In what was evidently a co-ordinated move, the UPC’s Court of Appeal has handed down two judgments on the same day – one from each of its two panels – on the critical issue of the court’s approach to inventive step. The first case was between various Meril companies and Edwards Lifesciences Corporation (“Meril v Edwards”[1]) concerning a prosthetic heart valve. The second was between (i) Amgen, Inc and (ii) various Sanofi companies and Regeneron Pharmaceuticals (“Amgen v. Sanofi”[2]) and related to biotechnologically-produced drugs to lower cholesterol.
Despite the very different subject matters, both judgments set out the same general inventive step principles word-for-word in their reasons (see r. 128-136 in Meril and r. 123-132 in Amgen).
Both note that the EPO and European countries use the problem/solution approach, whereas the UK and Germany use a more “holistic” approach. The UPC has now explicitly adopted an approach that has aspects of each.

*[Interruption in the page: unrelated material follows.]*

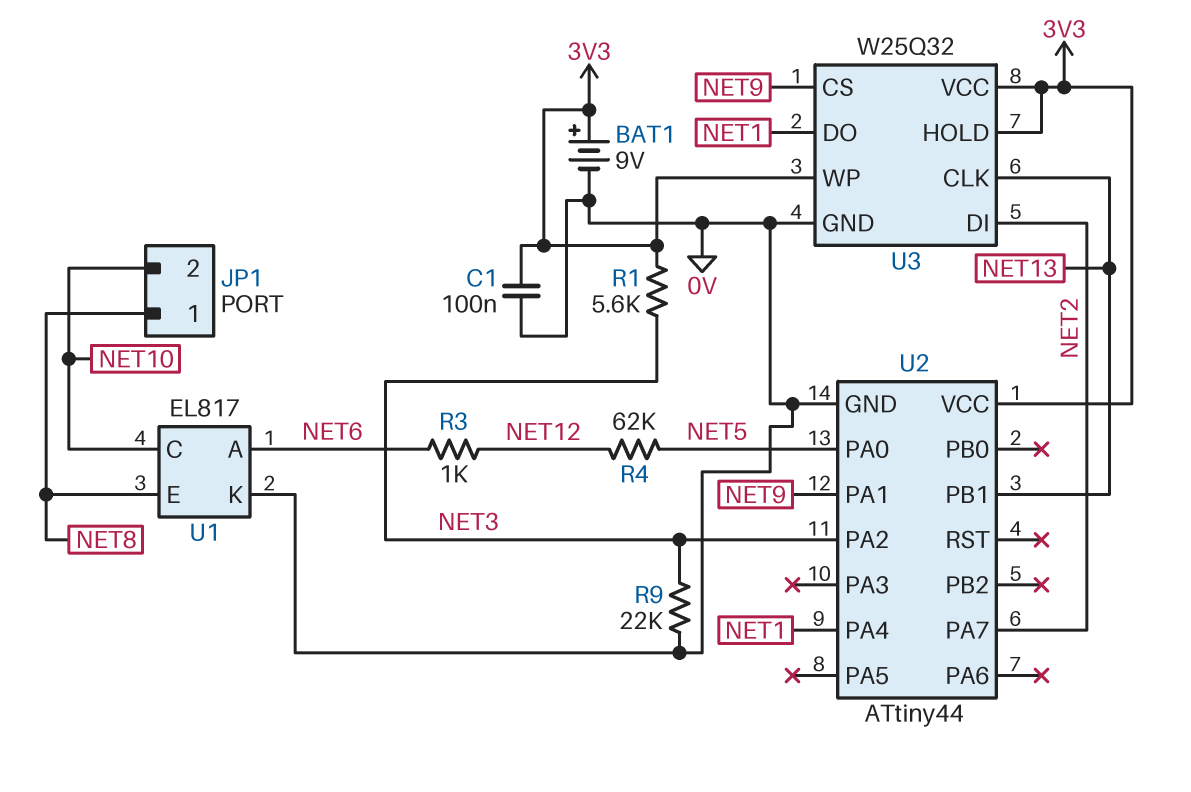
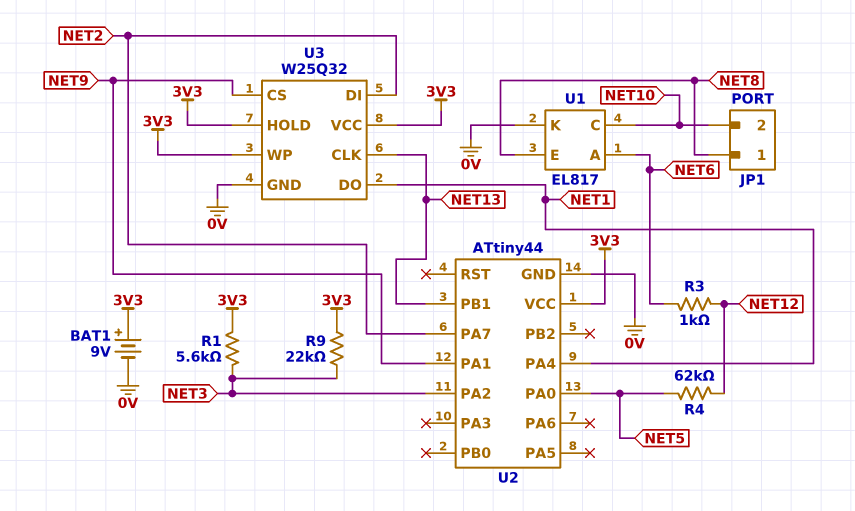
C1: 100nF (0V, 3V3) -> none
R9: 22k (0V, NET3) -> 22k (3V3, NET3)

First, the nature of the person skilled in the art (and their common general knowledge) is to be decided, noting that this person “has no inventive skills and no imagination”.
This is followed by the identification of an “objective problem”, as assessed by the skilled person, “by establishing what the invention adds to the state of the art, not by looking at the individual features of the claim, but by comparing the claim as a whole in the context of the specification and the drawings”. This assessment also considers the “inventive concept underlying the invention” based on the technical effects achieved by the invention, as understood by the skilled person.
The objective problem must not contain any pointers to the claimed solution, to avoid hindsight.
The court then must consider whether the skilled person, starting from any realistic starting point in the state of the art in the relevant field of technology, wishing to solve the objective problem, would (and not only could) have arrived at the claimed solution. The judgments also make it clear that a technical improvement over the prior art is not necessarily required for there to be an inventive step.
Thus, this approach shares with the EPO’s the need to identify a ‘problem’ and its ‘solution’, but the way this is done appears to be less formulaic and more ‘holistic’ – considering an “inventive concept” is a distinctly British approach.
It is made clear that multiple ‘starting points’ may be considered (as often happens in practice before the EPO) so there is no consideration of the closest prior art, though only realistic starting points are relevant. Another point of interest is the need for the skilled person to have some motivation or pointer to the claimed solution – i.e. would the person skilled in the art “take the next step, prompted by the pointer or as a matter of routine, and arrive at the claimed invention”.
In both Meril v Edwards and Amgen v. Sanofi, only a single problem was considered in relation to multiple ‘starting point’ prior art references, despite the problem being described as ‘objective’. It remains to be seen whether a different approach will be taken in cases where the starting point prior art references relied upon differ significantly from each other in their technical disclosures.
Interestingly, in both cases, the Court of Appeal held that there was an inventive step. In doing so, the judgment in Meril v Edwards was upheld and that in Amgen v. Sanofi was overturned.